- Born: April 15, 1953 (age 73) Northumberland, England
- Writing career
- Genre: Children's books
- Notable work: Pirate Diary: The Journal of Jake Carpenter

= Richard Platt (writer) =

British writer

Richard Platt (born 15 April 1953) is a British writer of nonfiction and information books and multimedia works, primarily for children.

Platt was born in Northumberland, England. He started writing when aged 27 with how-to articles and books about photography. By 1992 he had begun writing non-fiction books for children, initially collaborating with Stephen Biesty in a successful series that capitalized on the illustrator's facility for cross-sectional drawings. Since then, Richard Platt has gone on to complete some 100 books for UK publishers Oxford University Press, Kingfisher, Dorling Kindersley and Walker Books (Candlewick Press in the U.S.). Most have been for children and young people, though he also writes books for adults on maritime themes, especially smuggling.

==Diary series==
One of Platt's famous books is Pirate Diary: The Journal of Jake Carpenter, illustrated by Chris Riddell (Walker, 2001), a 64-page first-person journal. He won the annual Blue Peter Book Award in category Best Book with Facts and Riddell won the annual Kate Greenaway Medal for children's book illustration, the first "information book" to win since 1975. Platt, Riddell, and Walker had inaugurated the Diary series in 1999 with Castle Diary: The Journal of Tobias Burgess, Page, which Platt calls it "my first attempt at fiction". Riddell's work was highly commended for the Greenaway Medal and it was a commercial success. Walker markets the 2011 matching set as "nonfiction".

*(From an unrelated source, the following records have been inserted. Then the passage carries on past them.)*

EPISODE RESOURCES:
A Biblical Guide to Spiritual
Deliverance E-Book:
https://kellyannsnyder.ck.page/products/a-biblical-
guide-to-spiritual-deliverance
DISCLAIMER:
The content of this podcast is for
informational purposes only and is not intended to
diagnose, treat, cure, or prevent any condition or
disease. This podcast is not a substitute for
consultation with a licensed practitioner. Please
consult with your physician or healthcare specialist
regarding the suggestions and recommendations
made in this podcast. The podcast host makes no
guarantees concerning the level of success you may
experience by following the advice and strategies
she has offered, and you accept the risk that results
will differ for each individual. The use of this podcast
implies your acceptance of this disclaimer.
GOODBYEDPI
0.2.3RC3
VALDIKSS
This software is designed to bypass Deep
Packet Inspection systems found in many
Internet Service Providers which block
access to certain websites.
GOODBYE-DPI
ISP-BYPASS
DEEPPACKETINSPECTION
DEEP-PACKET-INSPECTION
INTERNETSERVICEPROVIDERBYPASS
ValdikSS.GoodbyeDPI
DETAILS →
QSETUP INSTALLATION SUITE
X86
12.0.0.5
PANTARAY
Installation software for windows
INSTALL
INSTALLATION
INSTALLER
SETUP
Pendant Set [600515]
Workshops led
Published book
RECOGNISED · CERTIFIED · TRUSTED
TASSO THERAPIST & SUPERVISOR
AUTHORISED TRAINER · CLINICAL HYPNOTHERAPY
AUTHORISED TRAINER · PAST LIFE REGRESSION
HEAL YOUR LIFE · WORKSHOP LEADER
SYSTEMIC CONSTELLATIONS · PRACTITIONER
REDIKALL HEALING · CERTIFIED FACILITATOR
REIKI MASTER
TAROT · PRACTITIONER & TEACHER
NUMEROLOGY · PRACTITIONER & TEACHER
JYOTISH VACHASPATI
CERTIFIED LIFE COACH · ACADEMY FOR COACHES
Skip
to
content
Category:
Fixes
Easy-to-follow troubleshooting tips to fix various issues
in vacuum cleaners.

Pirate Diary is the story of an apprentice sailor impressed by pirates to serve as cabin boy. He sees the good, the bad and the ugly, which educates the reader on historical issues of piracy. That is consistent with most of Platt's books, except for the first-person fictionalisation.

Platt continued the series of 64-page first-person journals with Walker and illustrator David Parkins. After Egyptian Diary: The Journal of Nakht (2005) and Roman Diary: The Journal of Iliona of Mytilini, who was captured and sold as a slave in Rome, AD 107 (2009), he calls Roman Diary the "fourth and final book in the Diary series".

Each Diary was published in a U.S. hardcover edition by Candlewick Press within the calendar year.